And I am joking, gentle reader. Of course I don’t think I am going to win the Booker prize. Of course I didn’t waste valuable writing time producing spoof speeches… although on reflection, I suppose I have, now. This parallel writing and blogging is a strange business.
No – I cracked on in fine style. I’m broadly following Julie’s suggestions about the new character, who will be called Fenella. I need to unpick one of the preceding murders slightly: it won’t be Camilla who poisons Freddie (posthumously): instead Fenella will do it. In fact, she only means to drug him and give him a scare, since she suspects him of the earlier murders; but his ill-timed foray into the fox farm will do the rest. When she goes for a drive, something goes wrong with the brakes: Jack, before his untimely demise, has created a small brake fluid leak, but taped it up just well enough to survive a couple of uses before bursting, which he correctly estimates will leave her speeding towards a dangerous hairpin bend on a high cliff.

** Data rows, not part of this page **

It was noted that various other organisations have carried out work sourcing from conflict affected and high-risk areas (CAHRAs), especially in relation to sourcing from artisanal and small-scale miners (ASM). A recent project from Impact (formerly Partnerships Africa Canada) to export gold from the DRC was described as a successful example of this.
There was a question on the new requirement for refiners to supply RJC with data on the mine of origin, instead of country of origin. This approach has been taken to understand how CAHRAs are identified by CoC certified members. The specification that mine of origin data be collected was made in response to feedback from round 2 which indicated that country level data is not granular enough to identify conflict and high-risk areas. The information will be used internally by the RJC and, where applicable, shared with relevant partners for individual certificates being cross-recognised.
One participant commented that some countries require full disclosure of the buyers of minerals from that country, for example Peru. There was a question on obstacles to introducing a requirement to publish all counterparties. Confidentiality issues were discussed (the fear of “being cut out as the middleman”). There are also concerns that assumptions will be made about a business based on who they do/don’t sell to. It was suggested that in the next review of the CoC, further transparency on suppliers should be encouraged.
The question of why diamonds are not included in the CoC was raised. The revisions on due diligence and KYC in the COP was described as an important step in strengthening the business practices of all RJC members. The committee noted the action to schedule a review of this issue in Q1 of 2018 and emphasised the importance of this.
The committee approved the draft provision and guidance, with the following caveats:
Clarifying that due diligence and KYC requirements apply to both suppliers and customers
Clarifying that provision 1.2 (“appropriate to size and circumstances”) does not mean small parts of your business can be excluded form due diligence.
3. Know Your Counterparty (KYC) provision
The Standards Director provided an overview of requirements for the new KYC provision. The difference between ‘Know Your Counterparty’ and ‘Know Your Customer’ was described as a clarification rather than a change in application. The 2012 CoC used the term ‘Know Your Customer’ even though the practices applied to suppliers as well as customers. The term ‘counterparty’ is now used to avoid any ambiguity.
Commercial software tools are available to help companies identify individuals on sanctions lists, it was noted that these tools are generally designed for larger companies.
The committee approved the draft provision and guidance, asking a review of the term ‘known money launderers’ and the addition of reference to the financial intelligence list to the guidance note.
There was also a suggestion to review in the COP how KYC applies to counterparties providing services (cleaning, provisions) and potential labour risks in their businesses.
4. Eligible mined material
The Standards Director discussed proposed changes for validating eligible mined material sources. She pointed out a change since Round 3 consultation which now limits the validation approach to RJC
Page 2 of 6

What’s that, gentle reader? Oh yes. I said Wenham was perfectly flat. Alright. speeding towards the treacherous narrow bridge over Wenham Dyke.
Oh, and Charlie is going to be in the car. How does he escape? Well, you may have to read my Booker-winning novel to find out.. The good news is, I’m up to speed with the word count again, or nearly so. So I was able to shut down with a good conscience and head over to Julie’s, where we had dinner together – the first time for what feels like a week or more.
“Have you spoken Geoff recently?” she asked.
“No.”
“Well, he left a message asking if we wanted to meet him in the Royal Oak tomorrow. I think he wants to compare notes. You’re alright with that, aren’t you?”
I sense d a slight tension behind the words, gentle reader.
“I don’t know,” I said, “If he wants to meet, it must mean he’s doing well and wants to gloat. He’s not going to be asking for my advice.”
“I thought you were supposed to doing this in a non-competitive spirit.”
“Oh, we are, but from time to time he gets into one of these moods. At school I told him once I was signing up for this expedition to Greenland which one of the more sadistic masters was planning. It was only a joke, but before you knew it, he really had signed up and was even buying the kit. It was really difficult for him to get out of it in the end.”
“Oh, how sad. He probably just wanted to go with his best friend.”
“No, I think he thought there’d be a chance to show off his skill with knots, or something. Anyway, I suppose I could have a quick half. I still need to catch up a bit if I can.”
You’re probably getting a very negative impression of my views about Geoff. To be absolutely honest, he’s one of those friends you’ve had so long, it’s almost like family; all barriers are gone and you take them for granted. But he has changed over the years, and so have I: we used to be a pair of almost indistinguishable schoolboys, with the same interests, the same haircut, both intelligent, lively and hard-working. Nowadays I do the intelligent and lively, and leave the rest to him. If we met as strangers for the first time now, I don’t suppose we’d make friends, which is a strange thought.
In my psychoanalytical moments (don’t worry, gentle reader, you won’t be hearing about them, except on this occasion.) I wonder whether Geoff was permanently affected by the problems they had when his Dad was made redundant. This would have been when Geoff and I were just about to do A levels: his father quite suddenly got thrown out of the company where he’d worked most of his life and basically sat watching television ever afterwards.
It was hard for Geoff because he was one of those boys who idolise their fathers: he used to stand by the car with a soppy expression on his face once a month while his father ritualistically cleaned and tidied it, checking all the spark plugs and unnecessary stuff like that. He was convinced his father was essentially holding Benson and Sons together personally, so the fact that they could just drop him like a hot potato came as a bit of a shock. As indeed it did to Geoff’s Dad, who was labouring under a similar delusion himself.
Of course I wouldn’t have liked it if my father had been made redundant, but I don’t think it would have bothered me quite so fundamentally. I doubt whether it would have bothered my father all that much either, to be honest; he’d just have got another job, the way he did periodically in any case when boredom set in or he thought he was on to something good.
But I think Geoff was left with a worrying sense of impermanence and risk, and a consequent tendency to become a management consultant, not just in his clothing but in his very soul.
The more I think about this, the more convinced I become that I have actually been a bit unfair to Geoff. I feel sorry for him. He deserves sympathy.